It was difficult to get an accurate head count, but it was estimated that about 50 people showed up wearing their tall mud boots, ready to empty the two-bedroom trailer house of its entire contents.
What’s the easiest way to pack a travel trailer with household items? Well that would be an assembly line of course! Helpers stood in the cold water and passed everything from bedding to small furniture from person to person until it reached the end of the line.
While Morris-Howard had already given up hope of being able to retrieve her major household furnishings, the volunteers had other plans and one by one, her appliances, bed, couch, and other furnishings made their way to storage units.
The scene looked like worker ants packing off sticks and twigs to the ant pile.

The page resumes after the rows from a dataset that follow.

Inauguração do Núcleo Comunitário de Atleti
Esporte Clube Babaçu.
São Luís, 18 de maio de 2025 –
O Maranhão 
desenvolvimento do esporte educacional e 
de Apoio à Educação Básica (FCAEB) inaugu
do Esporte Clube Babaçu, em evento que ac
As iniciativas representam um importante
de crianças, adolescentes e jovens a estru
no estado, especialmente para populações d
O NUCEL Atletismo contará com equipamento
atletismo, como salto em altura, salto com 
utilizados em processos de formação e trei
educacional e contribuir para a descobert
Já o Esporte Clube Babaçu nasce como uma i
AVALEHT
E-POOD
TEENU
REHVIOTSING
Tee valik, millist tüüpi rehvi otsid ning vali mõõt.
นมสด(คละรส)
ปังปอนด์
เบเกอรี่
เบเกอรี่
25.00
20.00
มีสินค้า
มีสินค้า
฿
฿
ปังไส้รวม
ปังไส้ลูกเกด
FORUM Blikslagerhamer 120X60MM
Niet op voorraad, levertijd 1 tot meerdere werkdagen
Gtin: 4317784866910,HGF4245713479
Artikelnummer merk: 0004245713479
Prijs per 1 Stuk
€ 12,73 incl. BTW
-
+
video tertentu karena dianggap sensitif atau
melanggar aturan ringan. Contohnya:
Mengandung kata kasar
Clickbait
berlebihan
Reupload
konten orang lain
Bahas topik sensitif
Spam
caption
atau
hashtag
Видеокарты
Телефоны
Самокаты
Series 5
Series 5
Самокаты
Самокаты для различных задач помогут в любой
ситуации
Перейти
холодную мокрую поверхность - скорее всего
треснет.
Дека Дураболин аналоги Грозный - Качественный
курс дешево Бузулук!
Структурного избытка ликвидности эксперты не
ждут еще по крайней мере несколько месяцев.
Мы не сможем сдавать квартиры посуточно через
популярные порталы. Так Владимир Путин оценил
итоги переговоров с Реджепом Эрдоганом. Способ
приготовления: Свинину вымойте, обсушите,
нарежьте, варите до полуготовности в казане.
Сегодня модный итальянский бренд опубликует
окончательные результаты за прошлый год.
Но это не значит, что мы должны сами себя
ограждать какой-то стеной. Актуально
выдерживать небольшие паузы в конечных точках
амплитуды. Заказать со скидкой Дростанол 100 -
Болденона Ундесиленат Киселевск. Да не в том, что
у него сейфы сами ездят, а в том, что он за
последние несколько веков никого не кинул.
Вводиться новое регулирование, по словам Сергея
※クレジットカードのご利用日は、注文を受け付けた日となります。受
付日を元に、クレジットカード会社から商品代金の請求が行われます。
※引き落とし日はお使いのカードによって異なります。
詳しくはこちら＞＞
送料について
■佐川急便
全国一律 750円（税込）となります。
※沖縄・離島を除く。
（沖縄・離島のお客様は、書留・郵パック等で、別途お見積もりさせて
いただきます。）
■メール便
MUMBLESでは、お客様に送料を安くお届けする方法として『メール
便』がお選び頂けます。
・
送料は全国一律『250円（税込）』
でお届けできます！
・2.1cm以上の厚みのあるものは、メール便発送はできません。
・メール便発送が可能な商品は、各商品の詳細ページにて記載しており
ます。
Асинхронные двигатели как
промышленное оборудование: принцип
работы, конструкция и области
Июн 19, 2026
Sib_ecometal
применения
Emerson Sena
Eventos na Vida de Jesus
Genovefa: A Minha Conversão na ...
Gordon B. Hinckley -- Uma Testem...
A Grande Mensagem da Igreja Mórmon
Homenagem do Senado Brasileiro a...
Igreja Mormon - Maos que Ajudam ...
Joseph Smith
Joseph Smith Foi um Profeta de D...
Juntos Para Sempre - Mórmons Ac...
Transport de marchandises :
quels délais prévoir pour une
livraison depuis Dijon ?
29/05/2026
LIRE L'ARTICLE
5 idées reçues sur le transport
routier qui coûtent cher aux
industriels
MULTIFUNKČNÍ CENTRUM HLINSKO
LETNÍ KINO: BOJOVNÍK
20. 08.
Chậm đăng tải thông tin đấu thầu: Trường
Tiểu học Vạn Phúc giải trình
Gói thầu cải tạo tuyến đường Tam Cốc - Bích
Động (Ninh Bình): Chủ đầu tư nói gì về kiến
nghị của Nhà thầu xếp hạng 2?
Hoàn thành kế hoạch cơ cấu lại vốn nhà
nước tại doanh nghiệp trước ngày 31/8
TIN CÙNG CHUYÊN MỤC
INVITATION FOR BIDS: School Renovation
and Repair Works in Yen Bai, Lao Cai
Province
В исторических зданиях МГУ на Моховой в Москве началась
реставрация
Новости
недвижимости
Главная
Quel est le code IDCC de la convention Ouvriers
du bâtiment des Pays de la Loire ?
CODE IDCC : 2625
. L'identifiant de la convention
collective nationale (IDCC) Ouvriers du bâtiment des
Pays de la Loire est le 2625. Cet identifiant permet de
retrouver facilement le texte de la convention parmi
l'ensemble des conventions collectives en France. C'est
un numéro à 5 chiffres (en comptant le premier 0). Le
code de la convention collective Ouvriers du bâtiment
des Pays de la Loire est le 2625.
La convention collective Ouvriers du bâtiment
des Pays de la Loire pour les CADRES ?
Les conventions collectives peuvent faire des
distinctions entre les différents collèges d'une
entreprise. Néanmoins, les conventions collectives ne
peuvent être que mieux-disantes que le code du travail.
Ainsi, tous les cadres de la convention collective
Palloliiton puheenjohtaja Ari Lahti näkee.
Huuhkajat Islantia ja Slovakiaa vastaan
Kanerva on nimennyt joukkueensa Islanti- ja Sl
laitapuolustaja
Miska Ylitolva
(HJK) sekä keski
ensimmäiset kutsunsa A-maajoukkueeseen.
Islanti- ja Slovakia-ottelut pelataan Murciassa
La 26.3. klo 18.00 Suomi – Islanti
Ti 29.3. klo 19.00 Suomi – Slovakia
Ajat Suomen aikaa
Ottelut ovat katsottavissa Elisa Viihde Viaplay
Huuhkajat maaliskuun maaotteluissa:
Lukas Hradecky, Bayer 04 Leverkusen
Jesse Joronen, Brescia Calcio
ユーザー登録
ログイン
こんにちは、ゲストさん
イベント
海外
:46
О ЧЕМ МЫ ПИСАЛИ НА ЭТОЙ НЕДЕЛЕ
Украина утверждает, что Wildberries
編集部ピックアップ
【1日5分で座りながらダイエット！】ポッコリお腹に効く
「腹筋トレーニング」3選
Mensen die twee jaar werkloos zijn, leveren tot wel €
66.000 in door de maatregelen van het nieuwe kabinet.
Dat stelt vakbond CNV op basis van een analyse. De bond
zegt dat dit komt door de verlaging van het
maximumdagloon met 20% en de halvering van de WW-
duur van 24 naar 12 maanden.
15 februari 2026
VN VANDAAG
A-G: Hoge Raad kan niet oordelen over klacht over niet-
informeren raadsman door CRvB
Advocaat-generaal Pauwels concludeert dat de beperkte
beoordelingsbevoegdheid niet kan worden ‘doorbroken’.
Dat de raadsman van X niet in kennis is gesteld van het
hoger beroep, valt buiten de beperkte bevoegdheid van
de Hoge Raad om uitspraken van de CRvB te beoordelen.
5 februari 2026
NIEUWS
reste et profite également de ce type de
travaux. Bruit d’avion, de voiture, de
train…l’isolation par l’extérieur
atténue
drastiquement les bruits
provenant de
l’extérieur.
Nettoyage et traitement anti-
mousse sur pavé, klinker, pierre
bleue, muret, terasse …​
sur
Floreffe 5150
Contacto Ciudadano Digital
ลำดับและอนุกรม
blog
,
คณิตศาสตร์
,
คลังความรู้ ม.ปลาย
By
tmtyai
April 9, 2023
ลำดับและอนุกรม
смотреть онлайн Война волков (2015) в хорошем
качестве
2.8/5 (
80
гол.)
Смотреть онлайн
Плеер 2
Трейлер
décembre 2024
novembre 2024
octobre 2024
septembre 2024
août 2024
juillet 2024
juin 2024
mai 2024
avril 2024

A devoted group of people stayed inside the home, packing boxes from each room and placing them near the front door for their trip down the human assembly line.
Several Clearwater Valley students made quick work carting heavy appliances across the flowing waters, a feat much appreciated by the older help.
More volunteers appeared to help clean up outside debris and yard waste, a task happily done by a few children who made a game of sorting through the muddy remnants of planting pots and garden hoses while cheerfully stomping through the muddy pools.
A pillar of strength, Morris-Howard gracefully allowed a host of people into her home to salvage her things and try and make right what a raging creek tried to destroy.
“To all of you that took your time to support me and help in many ways despite the cold water and rescue my belongings, I sincerely wish to express my gratitude,” said Morris-Howard. “I could not name them all, but I don’t want to neglect to name the key people that spent days engineering the big move: Cindy Lane and family, Kristina Perry for taking care of my loving cat Pookey, Scott Geofrey, Mark Craig, along with a big crew of co-workers from the timber shop of the Clearwater National Forest, Scott from Freedom Northwest Credit Union, Denise Bacon from the Red Cross, and many others. I wish to express my sheer gratitude and thanks to all of you for turning one of the most devastating times of my life into an easy transition.”
Morris-Howard hopes to find a place in Kamiah to rent so she can be closer to her job and cannot wait to finally be reunited with her cat Pookey.